If you can't find it, here's my statement about capture from the older Natural History of Horses: > The Tarpans always die of ennui in a short time, if they do not break their own necks in resisting the will of man: they are, moreover, said to attack and destroy domestic horses: they rise on their haunches in fighting, and bite furiously; while the mixed races, though ready to bite, are more willing to strike out with their hind feet, and neither have ever been remarked lying down.
@ThesaurusRex I disagree with you. The history of domestication and its irregular distribution suggests that some animals are more easily domesticatable than others. Obviously not every potentially domesticatable species has been domesticated, but the ones that have may give insights as to which species are more likely. Otherwise you are just throwing your hands up and giving ad hoc arguments to say that "anything can happen" regardless of evidence. By your logic humans should be able to domesticate giant pandas and rhinoceroses as easily as eland or ostriches. Your argument is not convincing.
@ThesaurusRex the only source you provided for horses was the Wikipedia page on tarpans, which are likely not the ancestor of modern horses anyway. You provided NO sources that mention the auroch until you mentioned Scheeberger As for Scheeberger I was not interpreting I was quoting him and if you think bison require repeated deliberate provocation to become aggressive, please don't go to Yellowstone. The only other accounts of aggression are either third hand information, or situations were the animals was deliberately provoked say by hunting it.
@ThesaurusRex Scheeberger's account is of animal that is neither aggressive nor fearful of humans is docility, the exact traits desired for domestication. Bison are aggressive to humans, that does not describe bison at all. Also if you are going to claim sources you could at least provide a link instead of a a vague title without a year and author. The only other primary sources for auroch behavior are either from sources that were known for wild inaccuracies about animal behavior or from situations were the animal was deliberately provoked, say by hunting it.
@John I literally gave you the names of two books. Twice. And then gave you one more. And you refuse to look at the other accounts listed in these sources that corroborate it, instead focusing on a narrow, very strange interpretation of one account from the source that isn't shared by other scholars.

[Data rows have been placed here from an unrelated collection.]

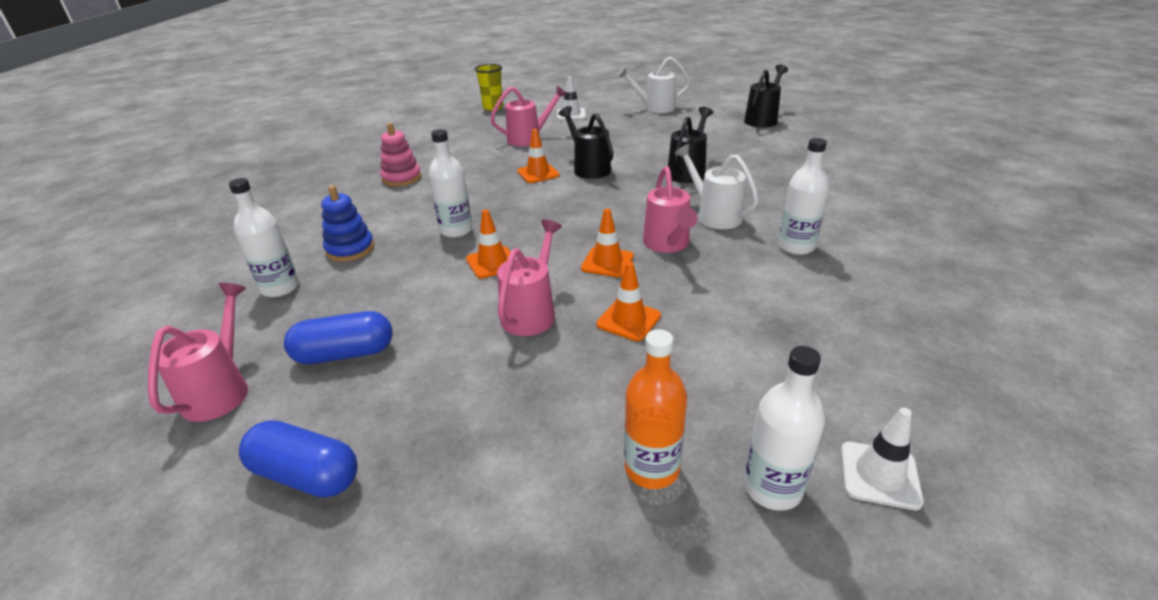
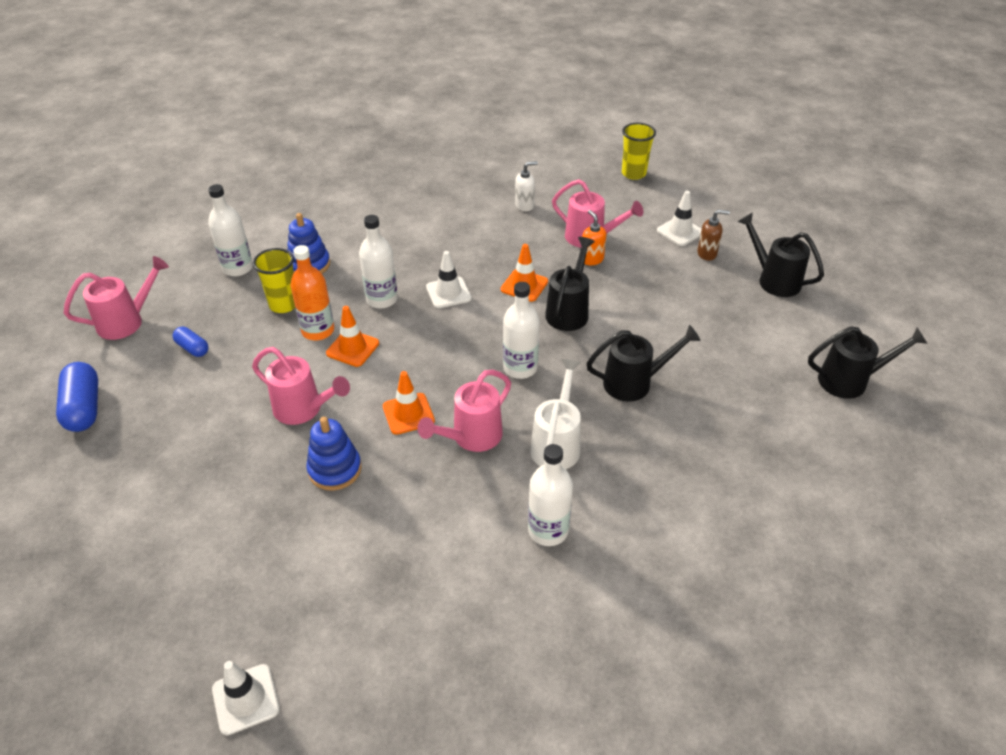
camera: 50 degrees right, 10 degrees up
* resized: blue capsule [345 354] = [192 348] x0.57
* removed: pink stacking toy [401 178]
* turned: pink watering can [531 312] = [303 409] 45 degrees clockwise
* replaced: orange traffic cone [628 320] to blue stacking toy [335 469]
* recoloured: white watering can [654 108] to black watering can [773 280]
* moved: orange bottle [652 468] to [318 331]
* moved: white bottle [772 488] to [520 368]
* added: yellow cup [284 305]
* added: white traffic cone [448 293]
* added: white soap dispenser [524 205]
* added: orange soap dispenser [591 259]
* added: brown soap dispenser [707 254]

If both of you are going to argue this dishonestly, then I really don't have any time for this.
@user2352714 ...Yes, there is a correlation to the irregular distribution. That correlation is partly biological, partly cultural and partly economical. That doesn't equate at all to saying people would just as easily be farming pandas and is a very rude misinterpretation of what I've been saying. I've tried to explain this interconnection, perhaps insufficiently, but I've got to be honest this conversation has really worn on me and strawmanning me like that is, pun maybe intended, the last straw and really not something I need at this moment.